Let us only consider families of graphs such that the number of edges grows logarithmically. I will formalize this by rephrasing your problem formulation, also to see if I have understood it correctly.

An undirected graph $G$ with $n$ edges can be described by a $\frac{n^2-n}{2}$ long bitstring, simply concatenate the entries of the adjacency matrix of $G$ in the upper triangle. Therefore there are $2^{\frac{n^2-n}{2}}$ possible graphs on $n$ vertices. It follows that any function $f : \mathbb{N} \rightarrow \mathbb{N}$ such that $0 \leq f(n) < 2^{\frac{n^2-n}{2}}$ for all $n$ describes a family of graphs.
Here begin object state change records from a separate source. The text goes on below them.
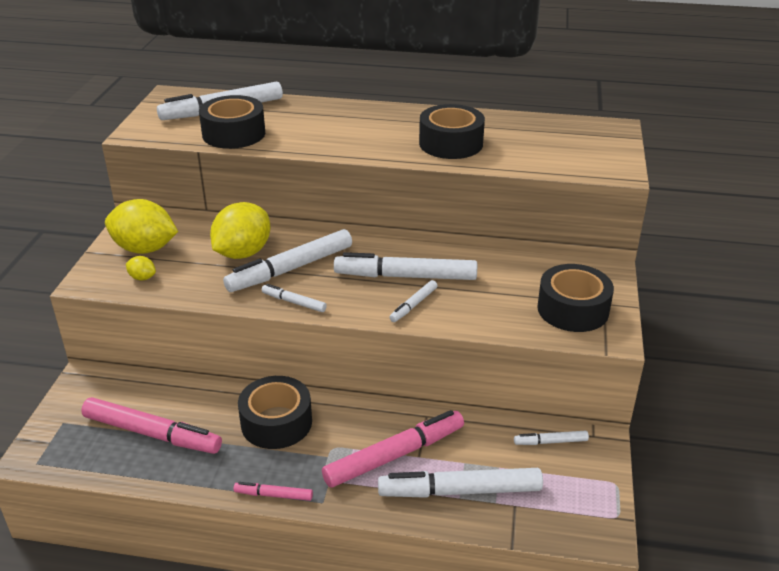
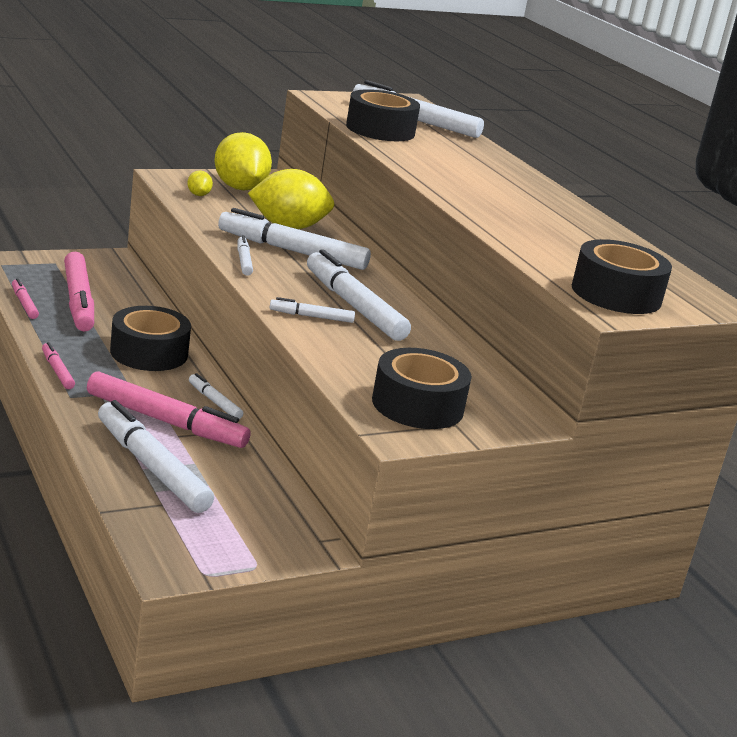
camera: 50 degrees right, 10 degrees down
(131, 474) = (24, 304): none -> pink marker
(451, 143) = (520, 219): black tape -> black tape (616, 294)
(550, 442) = (279, 512): white marker -> white marker (214, 402)

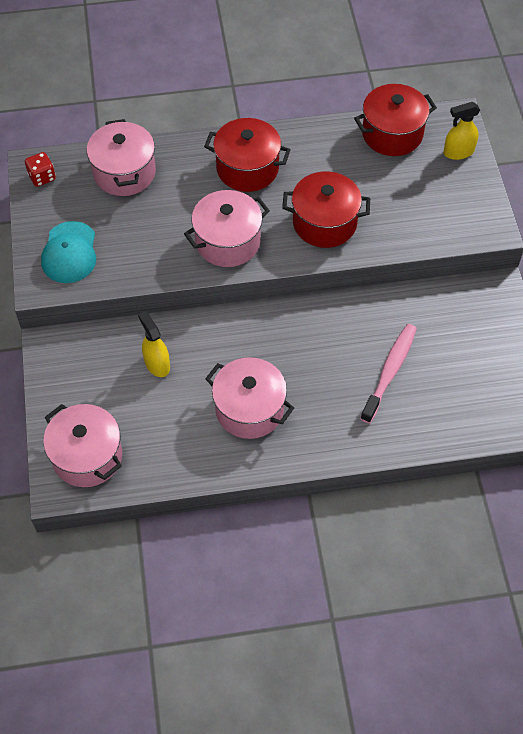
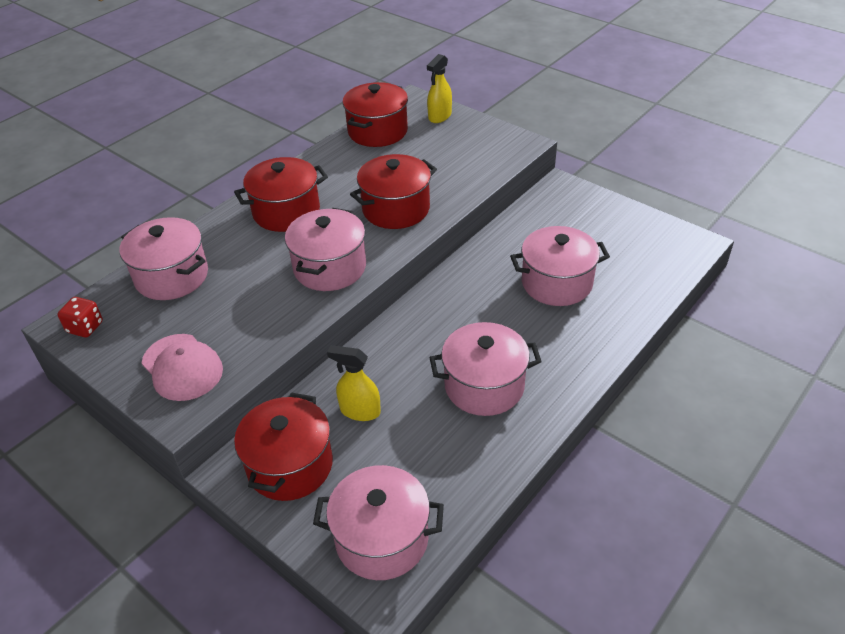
camera: 40 degrees left, 15 degrees down
(69, 252) = (182, 367): turquoise cap -> pink cap
(83, 368) = (290, 465): none -> red pot
(390, 371) = (556, 283): pink toothbrush -> pink pot

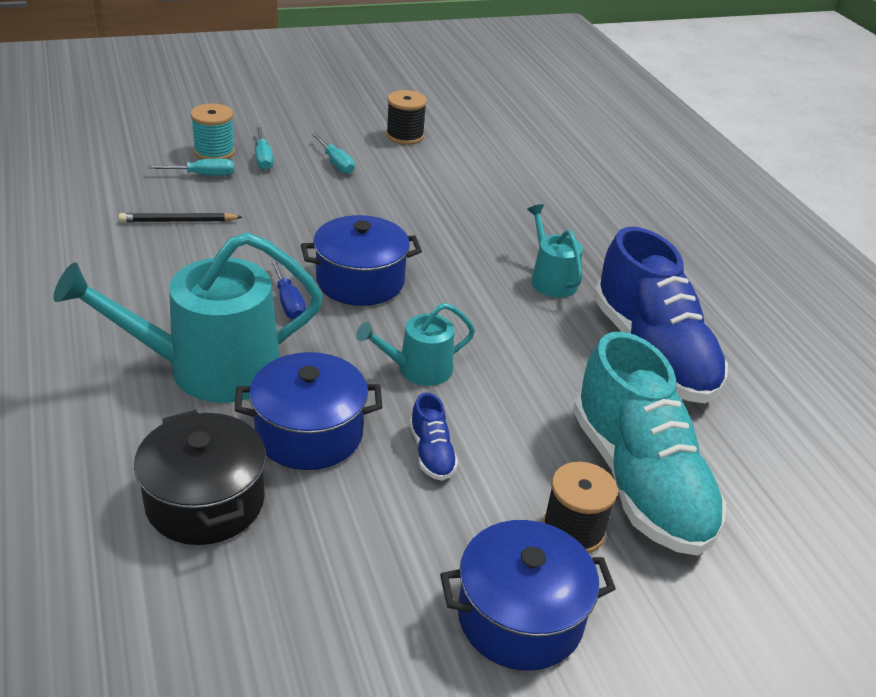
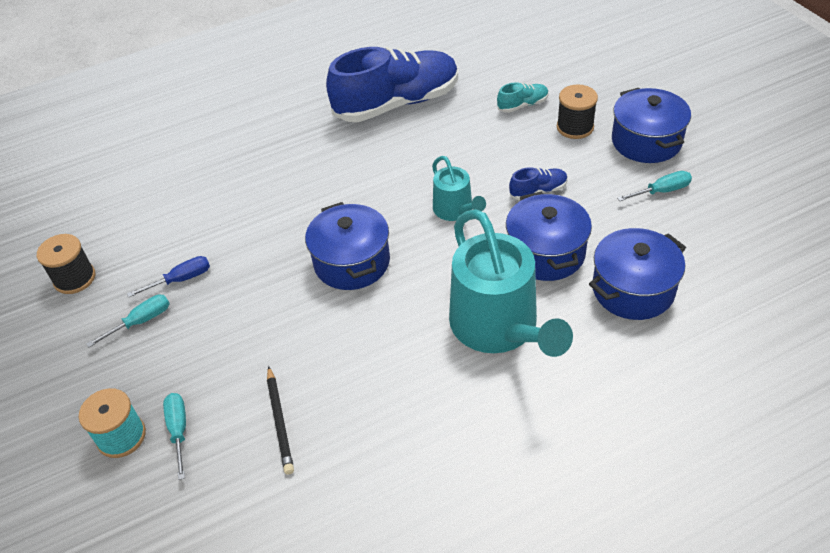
camera: 90 degrees left, 10 degrees up
(205, 501) = (633, 289): black pot -> blue pot
(263, 158) = (134, 386): turquoise screwdriver -> turquoise screwdriver (661, 191)
(288, 302) = (395, 301): blue screwdriver -> blue screwdriver (181, 280)
(551, 279) = (320, 155): turquoise watering can -> none
(638, 480) = (523, 105): turquoise shoe -> turquoise shoe, size x0.41

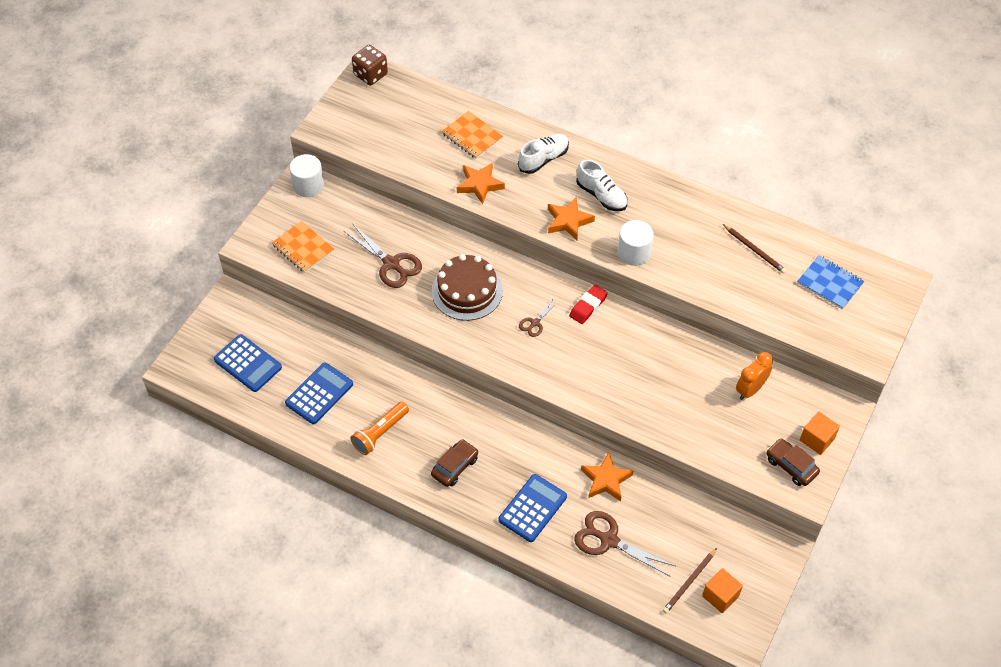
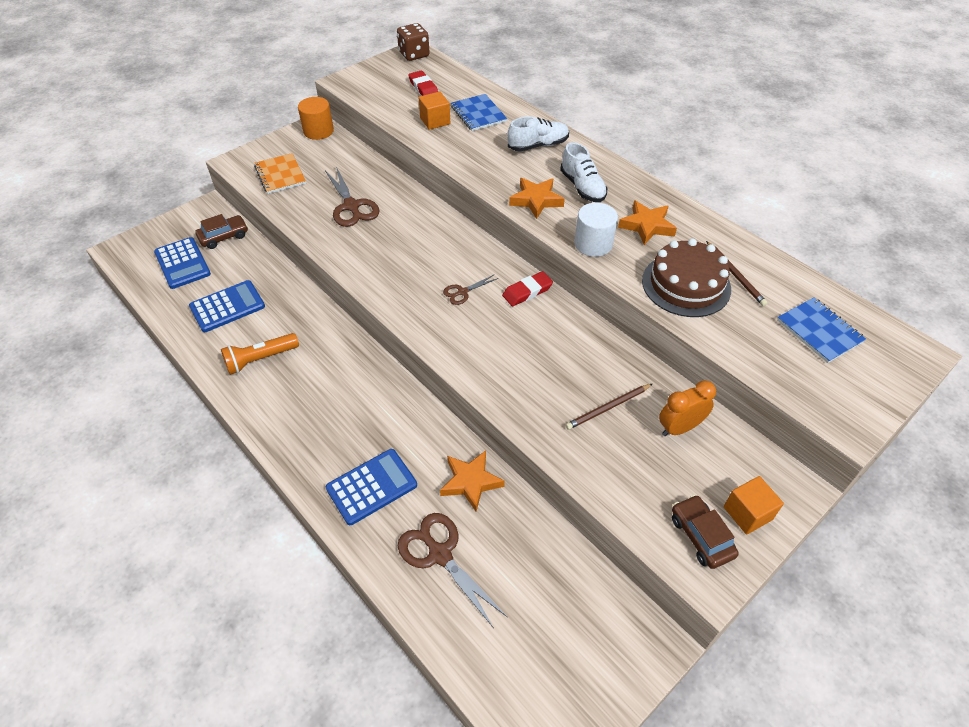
camera: 20 degrees right, 5 degrees down
(308, 185) = (318, 131): white cylinder -> orange cylinder
(403, 117) = (423, 88): none -> red eraser
(455, 467) = (314, 415): brown car -> brown car (224, 237)
(467, 291) = (410, 246): brown cake -> brown cake (686, 285)
(472, 136) = (478, 114): orange notebook -> blue notebook
(479, 185) = (463, 151): orange star -> orange star (647, 226)
(689, 582) = (515, 645): brown pencil -> brown pencil (608, 408)
(720, 596) = (549, 679): orange cube -> orange cube (435, 121)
For any efficiently computable such function $f$ we define $\Pi_f$ as $$ G \in \Pi_f \iff G \text{ is isomorph to the graph described by $f(|V(G)|)$} $$

For a natural number $x$ let $b_1(x)$ be the number of 1's in its binary representation. Now, let us only consider $\Pi_f$ for efficiently computable functions $f$ for which it holds that $$ b_1(f(n)) \in \mathcal{O}(\log n) $$ that is families of graphs for which the number of edges grows only logarithmically, as stated above.

We show that $\Pi_f$ for this class of functions is in P.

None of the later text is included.